I am wondering if there's a "best" option for collation in MySQL for any general website in which you aren't 100% of the items is going to be joined? I realize that the encodings ought to be the same, for example MySQL, Apache, the HTML and anything inside PHP.
Previously I've set PHP to output in "UTF-8", but which collation performs this match in MySQL? I am thinking it's among the UTF-8 ones, but I have tried personally utf8_unicode_ci, utf8_general_ci, and utf8_bin before.
The primary difference is sorting precision (when evaluating figures within the language) and gratifaction. The only real special the first is utf8_bin that is for evaluating figures in binary format.
utf8_general_ci is sort of faster than utf8_unicode_ci, but less accurate (for sorting).
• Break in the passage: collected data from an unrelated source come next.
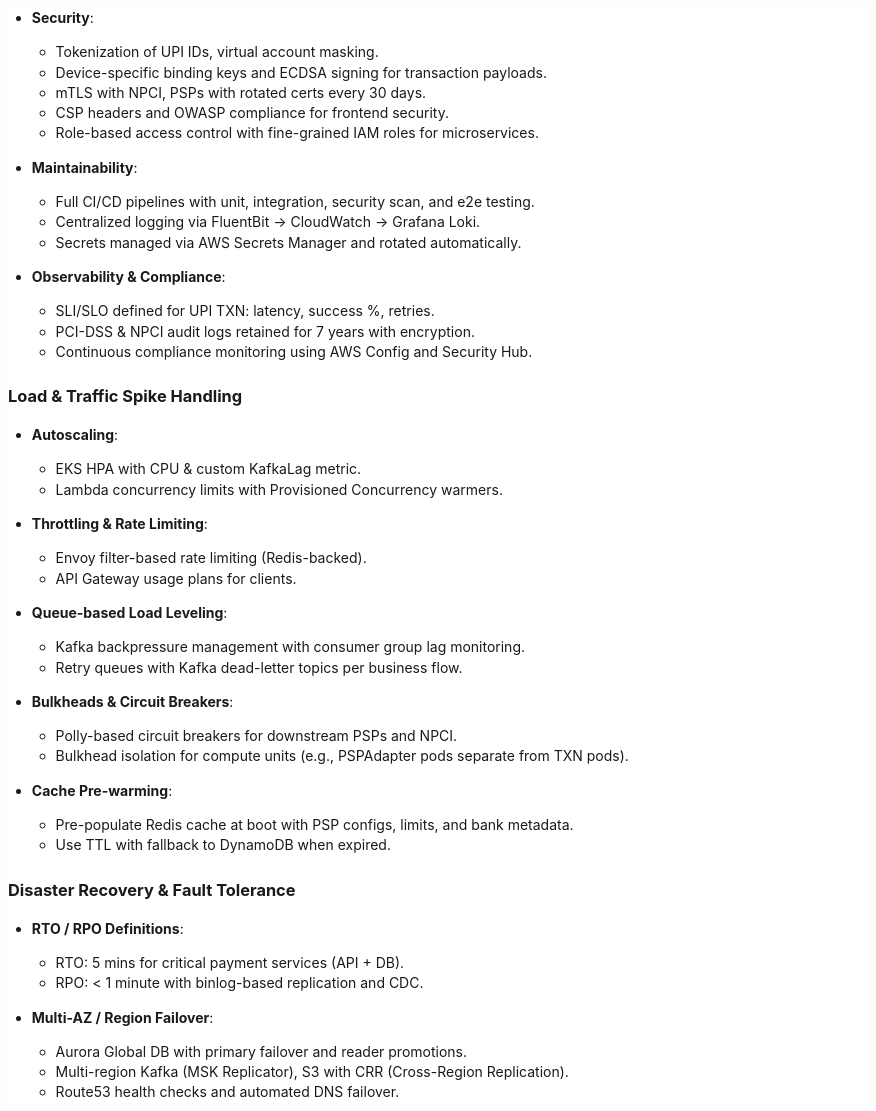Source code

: * **Security**:

  * Tokenization of UPI IDs, virtual account masking.
  * Device-specific binding keys and ECDSA signing for transaction payloads.
  * mTLS with NPCI, PSPs with rotated certs every 30 days.
  * CSP headers and OWASP compliance for frontend security.
  * Role-based access control with fine-grained IAM roles for microservices.

* **Maintainability**:

  * Full CI/CD pipelines with unit, integration, security scan, and e2e testing.
  * Centralized logging via FluentBit -> CloudWatch -> Grafana Loki.
  * Secrets managed via AWS Secrets Manager and rotated automatically.

* **Observability & Compliance**:

  * SLI/SLO defined for UPI TXN: latency, success %, retries.
  * PCI-DSS & NPCI audit logs retained for 7 years with encryption.
  * Continuous compliance monitoring using AWS Config and Security Hub.

### Load & Traffic Spike Handling

* **Autoscaling**:

  * EKS HPA with CPU & custom KafkaLag metric.
  * Lambda concurrency limits with Provisioned Concurrency warmers.

* **Throttling & Rate Limiting**:

  * Envoy filter-based rate limiting (Redis-backed).
  * API Gateway usage plans for clients.

* **Queue-based Load Leveling**:

  * Kafka backpressure management with consumer group lag monitoring.
  * Retry queues with Kafka dead-letter topics per business flow.

* **Bulkheads & Circuit Breakers**:

  * Polly-based circuit breakers for downstream PSPs and NPCI.
  * Bulkhead isolation for compute units (e.g., PSPAdapter pods separate from TXN pods).

* **Cache Pre-warming**:

  * Pre-populate Redis cache at boot with PSP configs, limits, and bank metadata.
  * Use TTL with fallback to DynamoDB when expired.

### Disaster Recovery & Fault Tolerance

* **RTO / RPO Definitions**:

  * RTO: 5 mins for critical payment services (API + DB).
  * RPO: < 1 minute with binlog-based replication and CDC.

* **Multi-AZ / Region Failover**:

  * Aurora Global DB with primary failover and reader promotions.
  * Multi-region Kafka (MSK Replicator), S3 with CRR (Cross-Region Replication).
  * Route53 health checks and automated DNS failover.
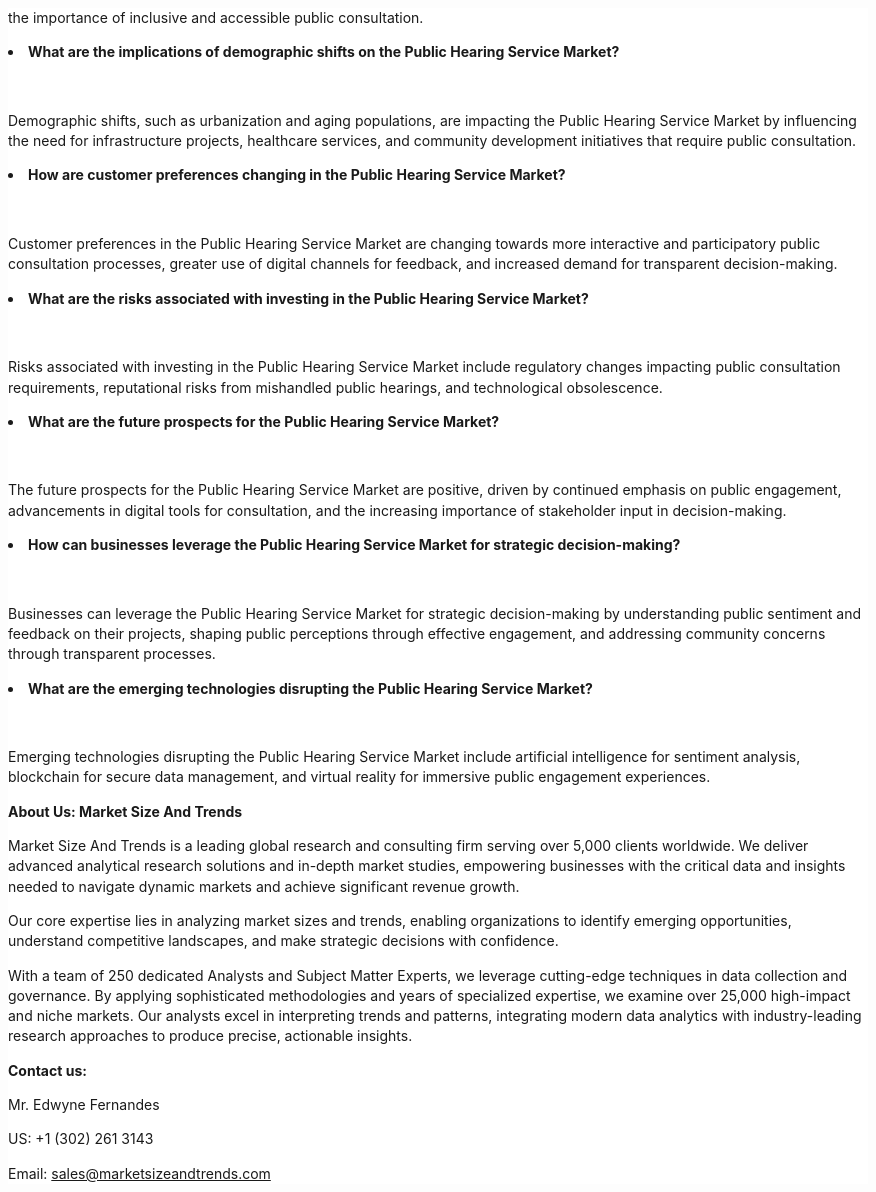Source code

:the importance of inclusive and accessible public consultation.</p> </li> <li> <strong>What are the implications of demographic shifts on the Public Hearing Service Market?</strong> <p>&nbsp;</p><p>Demographic shifts, such as urbanization and aging populations, are impacting the Public Hearing Service Market by influencing the need for infrastructure projects, healthcare services, and community development initiatives that require public consultation.</p> </li> <li> <strong>How are customer preferences changing in the Public Hearing Service Market?</strong> <p>&nbsp;</p><p>Customer preferences in the Public Hearing Service Market are changing towards more interactive and participatory public consultation processes, greater use of digital channels for feedback, and increased demand for transparent decision-making.</p> </li> <li> <strong>What are the risks associated with investing in the Public Hearing Service Market?</strong> <p>&nbsp;</p><p>Risks associated with investing in the Public Hearing Service Market include regulatory changes impacting public consultation requirements, reputational risks from mishandled public hearings, and technological obsolescence.</p> </li> <li> <strong>What are the future prospects for the Public Hearing Service Market?</strong> <p>&nbsp;</p><p>The future prospects for the Public Hearing Service Market are positive, driven by continued emphasis on public engagement, advancements in digital tools for consultation, and the increasing importance of stakeholder input in decision-making.</p> </li> <li> <strong>How can businesses leverage the Public Hearing Service Market for strategic decision-making?</strong> <p>&nbsp;</p><p>Businesses can leverage the Public Hearing Service Market for strategic decision-making by understanding public sentiment and feedback on their projects, shaping public perceptions through effective engagement, and addressing community concerns through transparent processes.</p> </li> <li> <strong>What are the emerging technologies disrupting the Public Hearing Service Market?</strong> <p>&nbsp;</p><p>Emerging technologies disrupting the Public Hearing Service Market include artificial intelligence for sentiment analysis, blockchain for secure data management, and virtual reality for immersive public engagement experiences.</p> </li></ol></p><p><strong>About Us:&nbsp;Market Size And Trends</strong></p><p>Market Size And Trends&nbsp;is a leading global research and consulting firm serving over 5,000 clients worldwide. We deliver advanced analytical research solutions and in-depth market studies, empowering businesses with the critical data and insights needed to navigate dynamic markets and achieve significant revenue growth.</p><p>Our core expertise lies in analyzing market sizes and trends, enabling organizations to identify emerging opportunities, understand competitive landscapes, and make strategic decisions with confidence.</p><p>With a team of 250 dedicated Analysts and Subject Matter Experts, we leverage cutting-edge techniques in data collection and governance. By applying sophisticated methodologies and years of specialized expertise, we examine over 25,000 high-impact and niche markets. Our analysts excel in interpreting trends and patterns, integrating modern data analytics with industry-leading research approaches to produce precise, actionable insights.</p><p><strong>Contact us:</strong></p><p>Mr. Edwyne Fernandes</p><p>US: +1 (302) 261 3143</p><p>Email: <a href="mailto:sales@marketsizeandtrends.com">sales@marketsizeandtrends.com</a>&nbsp;</p>
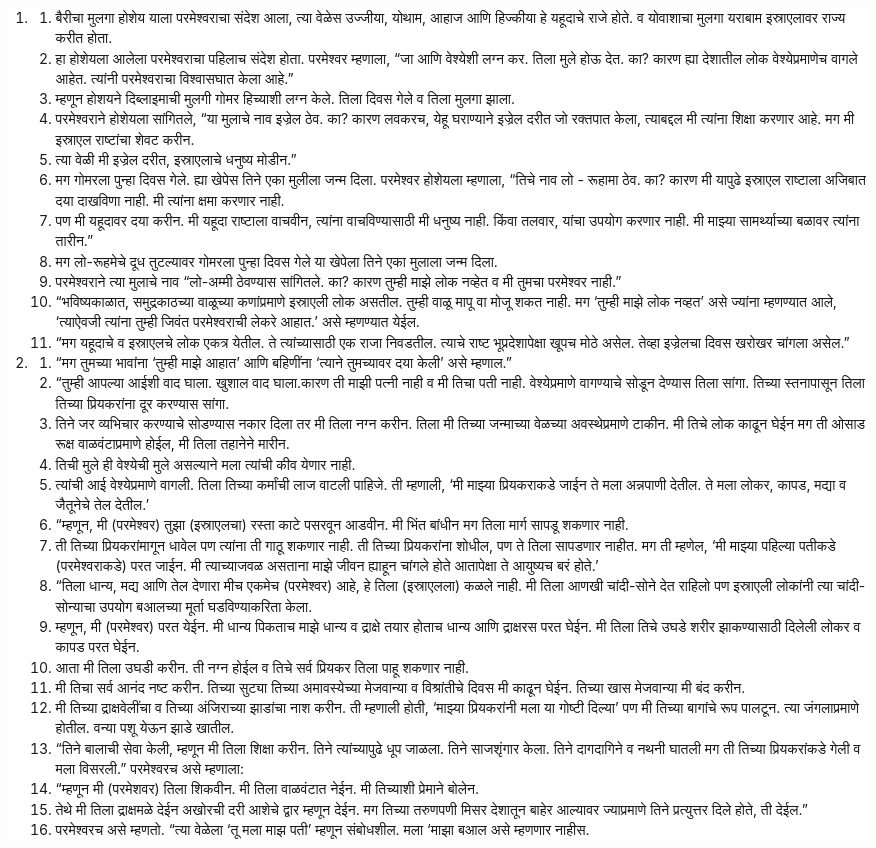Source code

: <ol>
  <li>
    <ol>
      <li>बैरीचा मुलगा होशेय याला परमेश्वराचा संदेश आला, त्या वेळेस उज्जीया, योथाम, आहाज आणि हिज्कीया हे यहूदाचे राजे होते. व योवाशाचा मुलगा यराबाम इस्राएलावर राज्य करीत होता.</li>
      <li>हा होशेयला आलेला परमेश्वराचा पहिलाच संदेश होता. परमेश्वर म्हणाला, “जा आणि वेश्येशी लग्न कर. तिला मुले होऊ देत. का? कारण ह्या देशातील लोक वेश्येप्रमाणेच वागले आहेत. त्यांनी परमेश्वराचा विश्वासघात केला आहे.”</li>
      <li>म्हणून होशयने दिब्लाइमाची मुलगी गोमर हिच्याशी लग्न केले. तिला दिवस गेले व तिला मुलगा झाला.</li>
      <li>परमेश्वराने होशेयला सांगितले, “या मुलाचे नाव इज्रेल ठेव. का? कारण लवकरच, येहू घराण्याने इज्रेल दरीत जो रक्तपात केला, त्याबद्दल मी त्यांना शिक्षा करणार आहे. मग मी इस्राएल राष्टांचा शेवट करीन.</li>
      <li>त्या वेळी मी इज्रेल दरीत, इस्राएलाचे धनुष्य मोडीन.”</li>
      <li>मग गोमरला पुन्हा दिवस गेले. ह्या खेपेस तिने एका मुलीला जन्म दिला. परमेश्वर होशेयला म्हणाला, “तिचे नाव लो - रूहामा ठेव. का? कारण मी यापुढे इस्राएल राष्टाला अजिबात दया दाखविणा नाही. मी त्यांना क्षमा करणार नाही.</li>
      <li>पण मी यहूदावर दया करीन. मी यहूदा राष्टाला वाचवीन, त्यांना वाचविण्यासाठी मी धनुष्य नाही. किंवा तलवार, यांचा उपयोग करणार नाही. मी माझ्या सामर्थ्याच्या बळावर त्यांना तारीन.”</li>
      <li>मग लो-रूहमेचे दूध तुटल्यावर गोमरला पुन्हा दिवस गेले या खेपेला तिने एका मुलाला जन्म दिला.</li>
      <li>परमेश्वराने त्या मुलाचे नाव “लो-अम्मी ठेवण्यास सांगितले. का? कारण तुम्ही माझे लोक नव्हेत व मी तुमचा परमेश्वर नाही.”</li>
      <li>“भविष्यकाळात, समुद्रकाठच्या वाळूच्या कणांप्रमाणे इस्राएली लोक असतील. तुम्ही वाळू मापू वा मोजू शकत नाही. मग ‘तुम्ही माझे लोक नव्हत’ असे ज्यांना म्हणण्यात आले, ‘त्याऐवजी त्यांना तुम्ही जिवंत परमेश्वराची लेकरे आहात.’ असे म्हणण्यात येईल.</li>
      <li>“मग यहूदाचे व इस्राएलचे लोक एकत्र येतील. ते त्यांच्यासाठी एक राजा निवडतील. त्याचे राष्ट भूप्रदेशापेक्षा खूपच मोठे असेल. तेव्हा इज्रेलचा दिवस खरोखर चांगला असेल.”</li>
    </ol>
  </li>
  <li>
    <ol>
      <li>“मग तुमच्या भावांना ‘तुम्ही माझे आहात’ आणि बहिणींना ‘त्याने तुमच्यावर दया केली’ असे  म्हणाल.”</li>
      <li>“तुम्ही आपल्या आईशी वाद घाला. खुशाल वाद घाला.कारण ती माझी पत्नी नाही व मी तिचा पती नाही. वेश्येप्रमाणे वागण्याचे सोडून देण्यास तिला सांगा. तिच्या स्तनापासून तिला तिच्या प्रियकरांना दूर करण्यास सांगा.</li>
      <li>तिने जर व्यभिचार करण्याचे सोडण्यास नकार दिला तर मी तिला नग्न करीन. तिला मी तिच्या जन्माच्या वेळच्या अवस्थेप्रमाणे टाकीन. मी तिचे लोक काढून घेईन मग ती ओसाड रूक्ष वाळवंटाप्रमाणे होईल, मी तिला तहानेने मारीन.</li>
      <li>तिची मुले ही वेश्येची मुले असल्याने मला त्यांची कीव येणार नाही.</li>
      <li>त्यांची आई वेश्येप्रमाणे वागली. तिला तिच्या कर्मांची लाज वाटली पाहिजे. ती म्हणाली, ‘मी माझ्या प्रियकराकडे जाईन ते मला अन्नपाणी देतील. ते मला लोकर, कापड, मद्या व जैतूनेचे तेल देतील.’</li>
      <li>“म्हणून, मी (परमेश्वर) तुझा (इस्राएलचा) रस्ता काटे पसरवून आडवीन. मी भिंत बांधीन मग तिला मार्ग सापडू शकणार नाही.</li>
      <li>ती तिच्या प्रियकरांमागून धावेल पण त्यांना ती गाठू शकणार नाही. ती तिच्या प्रियकरांना शोधील, पण ते तिला सापडणार नाहीत. मग ती म्हणेल, ‘मी माझ्या पहिल्या पतीकडे (परमेश्वराकडे) परत जाईन. मी त्याच्याजवळ असताना माझे जीवन ह्याहून चांगले होते आतापेक्षा ते आयुष्यच बरं होते.’</li>
      <li>“तिला धान्य, मद्य आणि तेल देणारा मीच एकमेच (परमेश्वर) आहे, हे तिला (इस्राएलला) कळले नाही. मी तिला आणखी चांदी-सोने देत राहिलो पण इस्राएली लोकांनी त्या चांदी-सोन्याचा उपयोग बआलच्या मूर्ता घडविण्याकरिता केला.</li>
      <li>म्हणून, मी (परमेश्वर) परत येईन. मी धान्य पिकताच माझे धान्य व द्राक्षे तयार होताच धान्य आणि द्राक्षरस परत घेईन. मी तिला तिचे उघडे शरीर झाकण्यासाठी दिलेली लोकर व कापड परत घेईन.</li>
      <li>आता मी तिला उघडी करीन. ती नग्न होईल व तिचे सर्व प्रियकर तिला पाहू शकणार नाही.</li>
      <li>मी तिचा सर्व आनंद नष्ट करीन. तिच्या सुट्या तिच्या अमावस्येच्या मेजवान्या व विश्रांतीचे दिवस मी काढून घेईन. तिच्या खास मेजवान्या मी बंद करीन.</li>
      <li>मी तिच्या द्राक्षवेलींचा व तिच्या अंजिराच्या झाडांचा नाश करीन. ती म्हणाली होती, ‘माझ्या प्रियकरांनी मला या गोष्टी दिल्या’ पण मी तिच्या बागांचे रूप पालटून. त्या जंगलाप्रमाणे होतील. वन्या पशू येऊन झाडे खातील.</li>
      <li>“तिने बालाची सेवा केली, म्हणून मी तिला शिक्षा करीन. तिने त्यांच्यापुढे धूप जाळला. तिने साजशृंगार केला. तिने दागदागिने व नथनी घातली मग ती तिच्या प्रियकरांकडे गेली व मला विसरली.” परमेश्वरच असे म्हणाला:</li>
      <li>“म्हणून मी (परमेशवर) तिला शिकवीन. मी तिला वाळवंटात नेईन. मी तिच्याशी प्रेमाने बोलेन.</li>
      <li>तेथे मी तिला द्राक्षमळे देईन अखोरची दरी आशेचे द्वार म्हणून देईन. मग तिच्या तरुणपणी मिसर देशातून बाहेर आल्यावर ज्याप्रमाणे तिने प्रत्युत्तर दिले होते, ती देईल.”</li>
      <li>परमेश्वरच असे म्हणतो. “त्या वेळेला ‘तू मला माझ पती’ म्हणून संबोधशील. मला ‘माझा बआल असे म्हणणार नाहीस.</li>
The particular language utf8 encoding (for example utf8_swedish_ci) contain additional language rules which make them probably the most accurate to sort for individuals languages. More often than not I personally use utf8_unicode_ci (I favor precision to small performance enhancements), unless of course I've got a valid reason to should you prefer a specific language.
Read more about specific unicode character sets around the MySQL manual - http://dev.mysql.com/doc/refman/5./en/charset-unicode-sets.html
Collations affect how information is sorted and just how strings are in comparison to one another. Which means you need to use the collation that much of your customers expect.
Example in the documentation:
utf8_general_ciis also acceptable for German and French, except that ‘ß’ is equivalent to ‘s’, and never to ‘ss’. If this sounds like appropriate for your application, then you need to use
utf8_general_cisince it is faster. Otherwise, use
utf8_unicode_cibecause it's better.
So - it is dependent in your expected users list as well as on just how much you'll need correct sorting. To have an British users list,
utf8_general_ci should suffice, for other languages, like Swedish, special collations happen to be produced.